Prompt
The sole answer should be the number of lines in the material below that hold "inputs".

● ● ● ● ● ● ●

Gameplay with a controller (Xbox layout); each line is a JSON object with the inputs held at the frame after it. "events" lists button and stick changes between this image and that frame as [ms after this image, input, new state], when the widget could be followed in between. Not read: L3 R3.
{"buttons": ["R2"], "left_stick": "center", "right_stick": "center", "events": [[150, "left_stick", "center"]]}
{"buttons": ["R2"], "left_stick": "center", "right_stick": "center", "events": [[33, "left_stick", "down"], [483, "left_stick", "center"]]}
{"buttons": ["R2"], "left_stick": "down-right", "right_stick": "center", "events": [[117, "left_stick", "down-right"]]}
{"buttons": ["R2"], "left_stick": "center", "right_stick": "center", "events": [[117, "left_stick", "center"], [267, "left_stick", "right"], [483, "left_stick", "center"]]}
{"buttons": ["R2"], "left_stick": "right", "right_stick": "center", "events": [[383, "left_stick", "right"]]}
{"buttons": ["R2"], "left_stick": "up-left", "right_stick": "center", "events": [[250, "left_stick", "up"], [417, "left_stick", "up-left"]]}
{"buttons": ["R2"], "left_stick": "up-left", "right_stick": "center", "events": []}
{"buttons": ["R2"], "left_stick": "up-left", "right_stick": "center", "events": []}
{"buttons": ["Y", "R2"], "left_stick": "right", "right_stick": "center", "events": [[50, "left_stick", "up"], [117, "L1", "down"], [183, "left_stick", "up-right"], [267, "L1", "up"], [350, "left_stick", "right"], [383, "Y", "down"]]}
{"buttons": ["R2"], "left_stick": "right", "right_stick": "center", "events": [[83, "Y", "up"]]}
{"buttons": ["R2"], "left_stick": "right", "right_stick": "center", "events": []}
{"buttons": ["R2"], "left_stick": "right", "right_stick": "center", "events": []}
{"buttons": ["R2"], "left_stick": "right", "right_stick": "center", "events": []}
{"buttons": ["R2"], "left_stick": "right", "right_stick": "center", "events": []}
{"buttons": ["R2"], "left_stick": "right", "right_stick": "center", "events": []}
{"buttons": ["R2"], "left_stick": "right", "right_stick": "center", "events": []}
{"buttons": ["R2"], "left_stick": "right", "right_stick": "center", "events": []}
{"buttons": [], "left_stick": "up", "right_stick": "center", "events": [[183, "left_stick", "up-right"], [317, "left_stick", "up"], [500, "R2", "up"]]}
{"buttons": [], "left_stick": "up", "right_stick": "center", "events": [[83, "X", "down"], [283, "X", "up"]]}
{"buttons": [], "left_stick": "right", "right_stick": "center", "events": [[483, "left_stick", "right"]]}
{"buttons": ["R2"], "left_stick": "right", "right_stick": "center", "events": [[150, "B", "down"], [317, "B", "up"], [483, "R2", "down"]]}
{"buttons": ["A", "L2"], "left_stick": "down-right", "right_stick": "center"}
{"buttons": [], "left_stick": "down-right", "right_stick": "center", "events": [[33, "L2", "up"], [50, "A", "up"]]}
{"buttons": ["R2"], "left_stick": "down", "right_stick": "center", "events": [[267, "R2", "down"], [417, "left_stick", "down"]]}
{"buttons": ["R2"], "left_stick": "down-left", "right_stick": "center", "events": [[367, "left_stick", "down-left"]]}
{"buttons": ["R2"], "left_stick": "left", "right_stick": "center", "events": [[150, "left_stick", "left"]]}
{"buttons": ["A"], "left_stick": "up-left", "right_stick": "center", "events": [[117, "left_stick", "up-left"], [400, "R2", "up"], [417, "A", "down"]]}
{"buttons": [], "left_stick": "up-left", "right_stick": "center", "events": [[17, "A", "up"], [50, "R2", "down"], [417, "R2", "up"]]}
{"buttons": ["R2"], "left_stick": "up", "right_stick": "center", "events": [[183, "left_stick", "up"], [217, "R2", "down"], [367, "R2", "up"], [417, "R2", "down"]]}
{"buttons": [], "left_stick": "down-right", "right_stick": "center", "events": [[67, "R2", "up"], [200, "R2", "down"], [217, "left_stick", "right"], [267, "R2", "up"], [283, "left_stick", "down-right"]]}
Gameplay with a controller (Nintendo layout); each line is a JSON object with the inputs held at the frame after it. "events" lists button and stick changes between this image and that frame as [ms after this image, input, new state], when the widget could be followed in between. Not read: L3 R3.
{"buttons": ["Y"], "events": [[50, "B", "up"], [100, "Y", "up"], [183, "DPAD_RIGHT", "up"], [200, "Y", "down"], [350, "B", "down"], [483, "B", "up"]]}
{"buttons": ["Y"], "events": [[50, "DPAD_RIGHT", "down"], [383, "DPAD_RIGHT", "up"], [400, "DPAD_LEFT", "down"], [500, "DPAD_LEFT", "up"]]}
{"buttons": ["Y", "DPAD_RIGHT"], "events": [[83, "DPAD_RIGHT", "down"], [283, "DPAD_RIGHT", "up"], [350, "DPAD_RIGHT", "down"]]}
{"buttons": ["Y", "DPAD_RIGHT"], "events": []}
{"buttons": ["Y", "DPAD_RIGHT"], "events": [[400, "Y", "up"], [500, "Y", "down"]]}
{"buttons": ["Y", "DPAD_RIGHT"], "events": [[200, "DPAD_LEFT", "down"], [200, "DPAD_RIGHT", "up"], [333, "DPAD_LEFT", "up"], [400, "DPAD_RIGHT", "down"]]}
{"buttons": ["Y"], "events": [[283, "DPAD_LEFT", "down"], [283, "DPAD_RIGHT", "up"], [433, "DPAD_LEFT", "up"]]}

● ● ● ● ● ● ●

Response to the exercise
2